The mold myth exists concerning the use and “effectiveness” of chlorine bleach (sodium hypochlorite) in the remediation of a mold problem. Remediation involves the removal and or clean up and restoration of contaminated building materials.
Chlorine bleach, commonly referred to as laundry bleach, is generally perceived to be an “accepted and answer-all” biocide in the remediation processes. Well-intentioned recommendations of health departments and other state and local agencies are perpetuating that belief. The Occupational Health and Safety Administration (OSHA) who once recommended using chlorine bleach for remediation was the first federal agency to stop recommending the use of liquid bleach in remediation. Subsequently, The Environmental Protection Agency wrote-out/edited their A Brief Guide to Mold, Moisture and Your Home (EPA 402-k-02-003) to exclude their once recommended use of bleach as a clean-up agent.
Why Chlorine is NOT recommended for remediation
Chlorine bleach is corrosive and that fact is stated on the product label (not to mention the exposure hazards of dioxins). Yet the properties of chlorine bleach prevent it from “soaking into” wood-based building materials to get at the deeply embedded mycelia (roots) of mold. The object to killing mold is to kill its “roots”.
Reputable remediation contractors use appropriate products that effectively disinfect properly scrubbed and cleaned salvageable, infected wood products. Beware of any inspector, remediation contractor or other individual that recommends or uses chlorine bleach for mold clean up on wood-based building materials.
- It usually returns in less than 24 hours after using bleach.

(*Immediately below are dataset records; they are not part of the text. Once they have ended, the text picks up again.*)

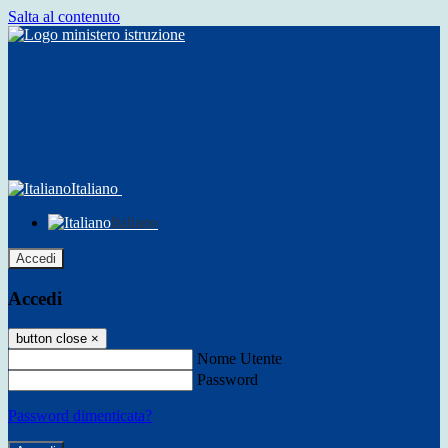
Salta al contenuto
Italiano
Italiano
Accedi
Accedi
button close
×
Nome Utente
Password
Password dimenticata?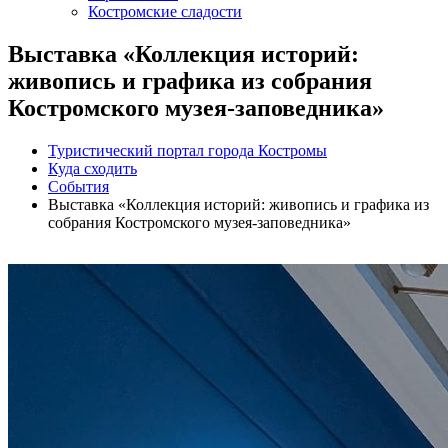
Костромские сладости
Выставка «Коллекция историй:
живопись и графика из собрания
Костромского музея-заповедника»
Туристический портал города Костромы
Куда сходить
События
Выставка «Коллекция историй: живопись и графика из
собрания Костромского музея-заповедника»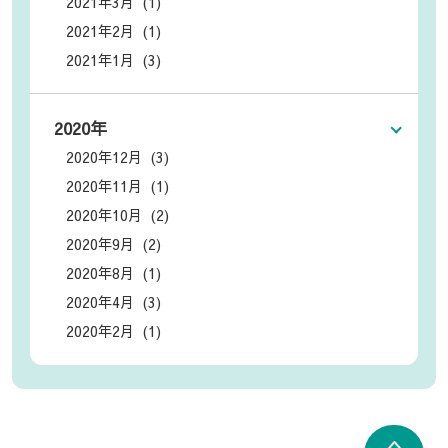
2021年3月 (1)
2021年2月 (1)
2021年1月 (3)
2020年
2020年12月 (3)
2020年11月 (1)
2020年10月 (2)
2020年9月 (2)
2020年8月 (1)
2020年4月 (3)
2020年2月 (1)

- Cleaning stirs up spores and puts them into the air, creating more health problems and allergic reactions.
- Bleach only treats the surface. It does not kill or eliminate airborne spores.
- Bleach is 3-6% Sodium Hypochlorite and 94% to 97% water. The Sodium Hypochlorite evaporates, leaving water behind to foster the growth of more mold.
- Bleach is ineffective and not recommended for use on porous surfaces such as concrete, wood, wallpaper, sheetrock, grout, books, clothing,
- Chlorine Gas, released by mixing bleach with any acid, may be lethal.
- When inhaled during application, chlorine particles may cause lung and bronchial irritation, as well as headaches.
- Chlorine particles, according to some reports, may bio-accumulate in the Thyroid leading to reduced thyroid function and possibly thyroid cancer.